• READING TEXT:
-- Opening Marker --
Companies are snapping up tech talent that can help put them in stronger positions on the other side of the coronavirus pandemic. The trend extends to CIOs as well.
On that score, Ryan Smith will join Intermountain Healthcare as CIO on June 29, replacing long-time CIO Marc Probst, who is retiring in July after more than 17 years in the role. Smith is not new to the organization, having worked in various IT leadership roles for 19 years at Intermountain, the leading health-care system for Utah, Nevada and Idaho.
Smith, who left Intermountain in 2013 to become CIO of Banner Health, followed by a turn consulting at Health Catalyst, is joining during a COVID-19 pandemic that has posed significant challenges for health-care providers. With wary patients avoiding hospitals for anything other than emergencies, many hospital systems are experiencing dramatic declines in surgeries and other lucrative procedures. Intermountain reported a $435 million drop in revenue for its 24 hospitals and 215 clinics.
“This changed the industry overnight,” Smith says of the pandemic’s impact on the health-care sector.
Seeking opportunity in a challenge
Jumping into a CIO gig during a pandemic is less than ideal, but Smith sees an opportunity to move Intermountain forward on several fronts, including in telehealth and other digital technologies that previously failed to gain traction in the sector. “COVID-19 has done more for digital health adoption and endorsement than government, payer, and provider organizations have done in the past decade,” Smith tells CIO.com.
Intermountain’s courtship of Smith began via an executive recruiter in December but slowed as coronavirus cases soared early in 2020. At that point, the recruitment turned virtual, with Smith meeting with a panel of several top executives, including Kevan Mabbutt, chief consumer officer, and Dan Liljenquist, chief strategy officer, via video conference interviews.
-- Closing Marker --
• RAW DATA:
-- Opening Marker --
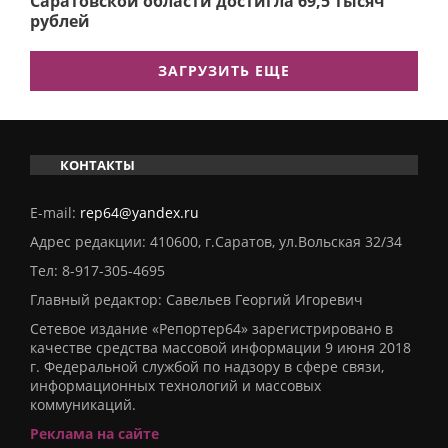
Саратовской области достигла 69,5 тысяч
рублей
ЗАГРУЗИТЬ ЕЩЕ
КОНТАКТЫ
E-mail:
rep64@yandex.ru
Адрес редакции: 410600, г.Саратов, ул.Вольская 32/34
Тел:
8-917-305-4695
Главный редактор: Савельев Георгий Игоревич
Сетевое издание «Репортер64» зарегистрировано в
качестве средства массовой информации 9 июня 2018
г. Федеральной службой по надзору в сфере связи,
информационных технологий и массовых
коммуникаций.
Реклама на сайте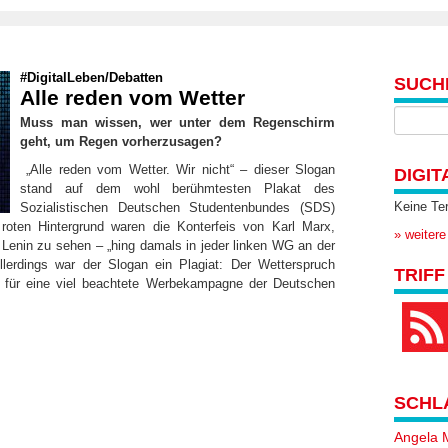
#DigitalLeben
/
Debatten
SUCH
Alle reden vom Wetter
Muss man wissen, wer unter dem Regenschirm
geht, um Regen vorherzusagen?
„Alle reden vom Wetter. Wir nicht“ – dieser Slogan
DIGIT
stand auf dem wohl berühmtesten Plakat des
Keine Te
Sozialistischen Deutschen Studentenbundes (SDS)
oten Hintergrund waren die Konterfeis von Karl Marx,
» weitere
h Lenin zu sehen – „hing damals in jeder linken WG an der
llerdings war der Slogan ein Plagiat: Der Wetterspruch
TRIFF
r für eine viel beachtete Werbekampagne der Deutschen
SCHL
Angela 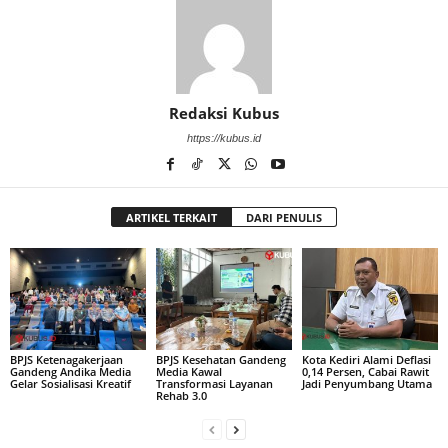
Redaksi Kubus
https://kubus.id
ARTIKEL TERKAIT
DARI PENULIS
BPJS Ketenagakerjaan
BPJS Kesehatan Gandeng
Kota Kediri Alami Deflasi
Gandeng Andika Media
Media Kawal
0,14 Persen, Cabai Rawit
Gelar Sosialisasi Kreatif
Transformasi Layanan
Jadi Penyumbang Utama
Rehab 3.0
-- Closing Marker --
-- Opening Marker --
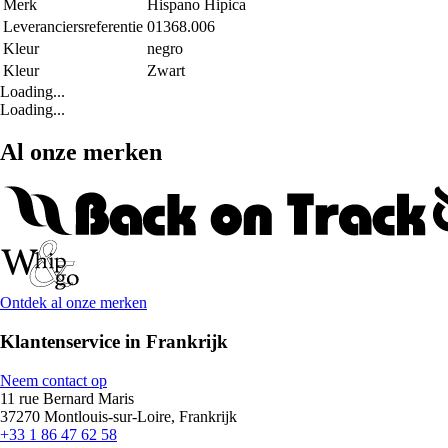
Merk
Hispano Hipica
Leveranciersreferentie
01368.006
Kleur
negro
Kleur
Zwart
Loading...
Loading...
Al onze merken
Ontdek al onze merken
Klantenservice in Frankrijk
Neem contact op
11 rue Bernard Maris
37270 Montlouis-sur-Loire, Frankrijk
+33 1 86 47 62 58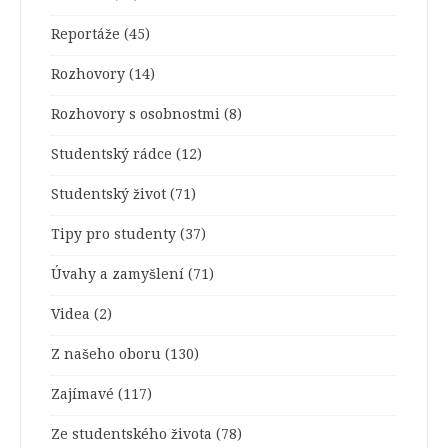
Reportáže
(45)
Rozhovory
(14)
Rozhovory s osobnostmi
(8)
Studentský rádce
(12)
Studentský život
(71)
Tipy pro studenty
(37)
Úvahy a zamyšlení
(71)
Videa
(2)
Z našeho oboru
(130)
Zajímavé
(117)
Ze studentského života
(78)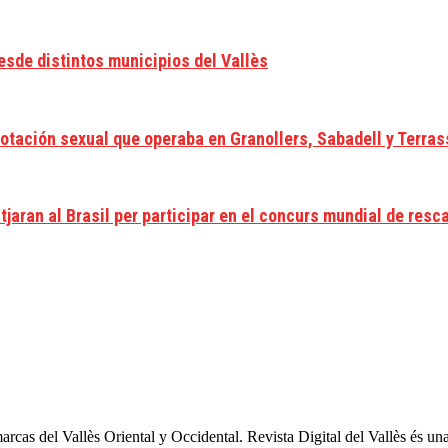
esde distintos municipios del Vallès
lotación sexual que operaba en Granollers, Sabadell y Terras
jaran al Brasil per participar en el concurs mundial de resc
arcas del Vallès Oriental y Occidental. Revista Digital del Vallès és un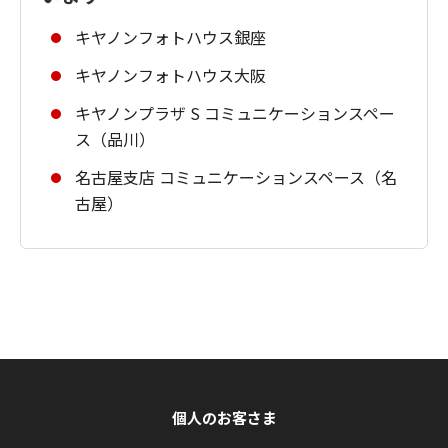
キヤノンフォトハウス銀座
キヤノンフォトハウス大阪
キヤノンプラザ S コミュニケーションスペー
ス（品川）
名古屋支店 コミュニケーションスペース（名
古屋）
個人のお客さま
-- Closing Marker --
-- Opening Marker --
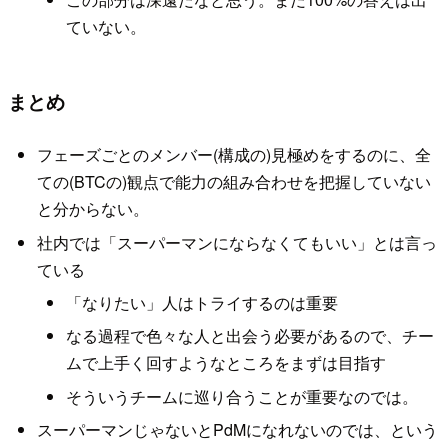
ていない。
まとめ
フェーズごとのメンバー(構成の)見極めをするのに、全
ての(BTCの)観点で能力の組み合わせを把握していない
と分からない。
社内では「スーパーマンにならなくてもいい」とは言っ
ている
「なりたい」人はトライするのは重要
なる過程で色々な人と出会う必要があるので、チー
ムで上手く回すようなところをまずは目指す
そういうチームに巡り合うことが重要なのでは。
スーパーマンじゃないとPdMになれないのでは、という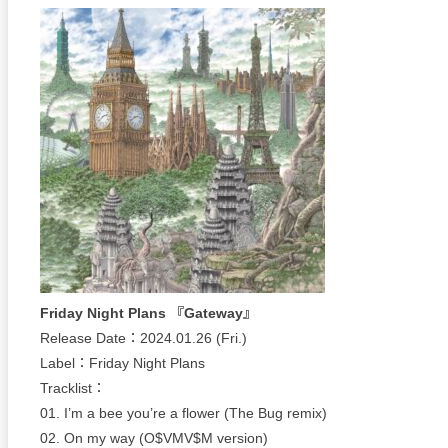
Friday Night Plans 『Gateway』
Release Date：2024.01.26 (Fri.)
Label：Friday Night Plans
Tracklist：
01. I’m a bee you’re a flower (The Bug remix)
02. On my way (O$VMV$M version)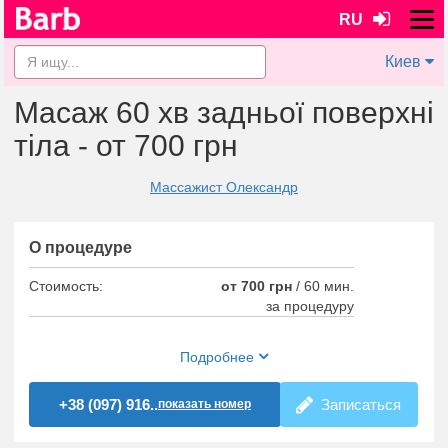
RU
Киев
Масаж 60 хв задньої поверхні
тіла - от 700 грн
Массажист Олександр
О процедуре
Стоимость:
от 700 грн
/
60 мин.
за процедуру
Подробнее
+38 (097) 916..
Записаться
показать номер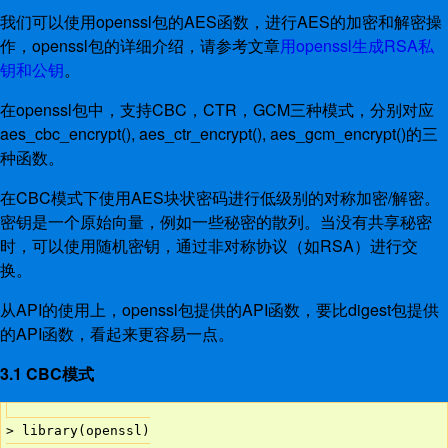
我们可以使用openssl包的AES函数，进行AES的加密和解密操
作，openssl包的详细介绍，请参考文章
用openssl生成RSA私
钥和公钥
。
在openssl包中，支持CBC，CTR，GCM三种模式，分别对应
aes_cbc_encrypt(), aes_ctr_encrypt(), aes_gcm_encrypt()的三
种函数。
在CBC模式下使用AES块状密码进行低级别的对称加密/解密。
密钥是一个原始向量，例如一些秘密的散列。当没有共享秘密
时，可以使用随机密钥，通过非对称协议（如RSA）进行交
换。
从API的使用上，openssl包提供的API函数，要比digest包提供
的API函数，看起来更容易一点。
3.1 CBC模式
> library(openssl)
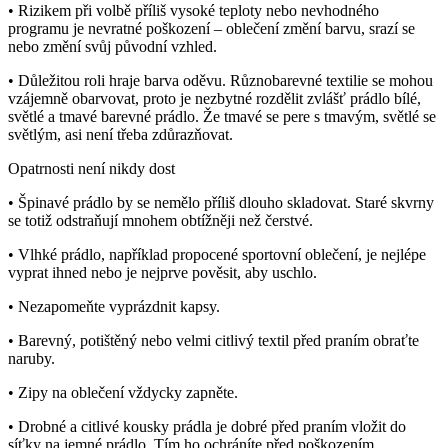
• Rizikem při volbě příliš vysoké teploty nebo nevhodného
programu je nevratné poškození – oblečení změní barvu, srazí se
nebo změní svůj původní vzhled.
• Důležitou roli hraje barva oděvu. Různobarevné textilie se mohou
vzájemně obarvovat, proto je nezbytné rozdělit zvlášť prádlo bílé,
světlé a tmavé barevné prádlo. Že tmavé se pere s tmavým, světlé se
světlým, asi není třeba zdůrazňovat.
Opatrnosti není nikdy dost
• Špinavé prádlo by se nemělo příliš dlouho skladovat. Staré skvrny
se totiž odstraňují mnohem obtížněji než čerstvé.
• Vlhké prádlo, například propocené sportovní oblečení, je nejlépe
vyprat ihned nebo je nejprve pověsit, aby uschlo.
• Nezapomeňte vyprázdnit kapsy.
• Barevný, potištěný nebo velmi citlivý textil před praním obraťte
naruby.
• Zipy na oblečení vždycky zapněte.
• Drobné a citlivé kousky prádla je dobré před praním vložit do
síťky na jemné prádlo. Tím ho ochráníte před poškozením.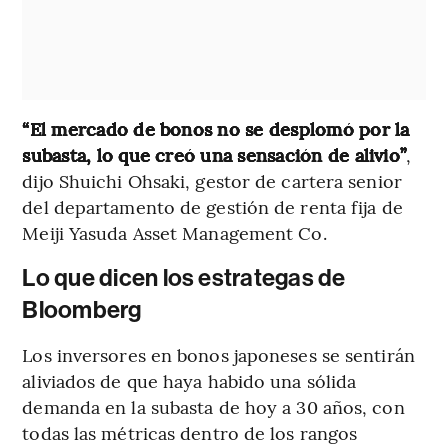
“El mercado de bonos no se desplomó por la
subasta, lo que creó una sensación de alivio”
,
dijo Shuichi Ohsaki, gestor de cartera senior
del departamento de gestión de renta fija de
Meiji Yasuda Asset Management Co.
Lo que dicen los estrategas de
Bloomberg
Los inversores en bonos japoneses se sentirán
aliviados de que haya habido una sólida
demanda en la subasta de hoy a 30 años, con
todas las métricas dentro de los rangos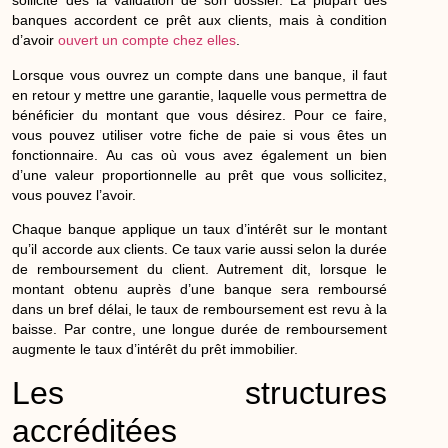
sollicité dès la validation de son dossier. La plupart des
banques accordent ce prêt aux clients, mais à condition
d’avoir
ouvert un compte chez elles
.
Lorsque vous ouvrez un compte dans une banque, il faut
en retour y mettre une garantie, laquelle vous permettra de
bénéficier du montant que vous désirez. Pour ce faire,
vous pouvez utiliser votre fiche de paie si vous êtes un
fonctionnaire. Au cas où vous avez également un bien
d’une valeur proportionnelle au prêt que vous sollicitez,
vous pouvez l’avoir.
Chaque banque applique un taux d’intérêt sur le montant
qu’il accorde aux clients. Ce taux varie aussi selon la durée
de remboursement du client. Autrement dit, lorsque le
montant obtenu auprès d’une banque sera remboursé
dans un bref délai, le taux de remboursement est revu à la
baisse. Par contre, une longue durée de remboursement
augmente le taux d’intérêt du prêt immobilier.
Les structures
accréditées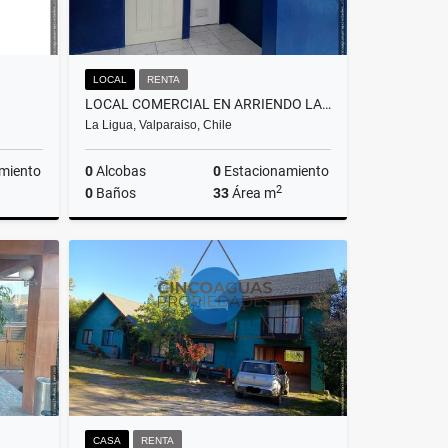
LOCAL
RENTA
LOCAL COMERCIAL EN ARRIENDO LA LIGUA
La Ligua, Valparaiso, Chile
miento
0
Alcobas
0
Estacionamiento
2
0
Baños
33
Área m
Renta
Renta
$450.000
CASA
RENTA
-- Closing Marker --
• ASSIGNMENT: In the stretch of the Intermountain CIO article from "Smith, who left" through "the health-care sector.", substitute "health networks" for "hospital systems" and give that stretch again.

• RESPONSE AREA:
Smith, who left Intermountain in 2013 to become CIO of Banner Health, followed by a turn consulting at Health Catalyst, is joining during a COVID-19 pandemic that has posed significant challenges for health-care providers. With wary patients avoiding hospitals for anything other than emergencies, many health networks are experiencing dramatic declines in surgeries and other lucrative procedures. Intermountain reported a $435 million drop in revenue for its 24 hospitals and 215 clinics.
“This changed the industry overnight,” Smith says of the pandemic’s impact on the health-care sector.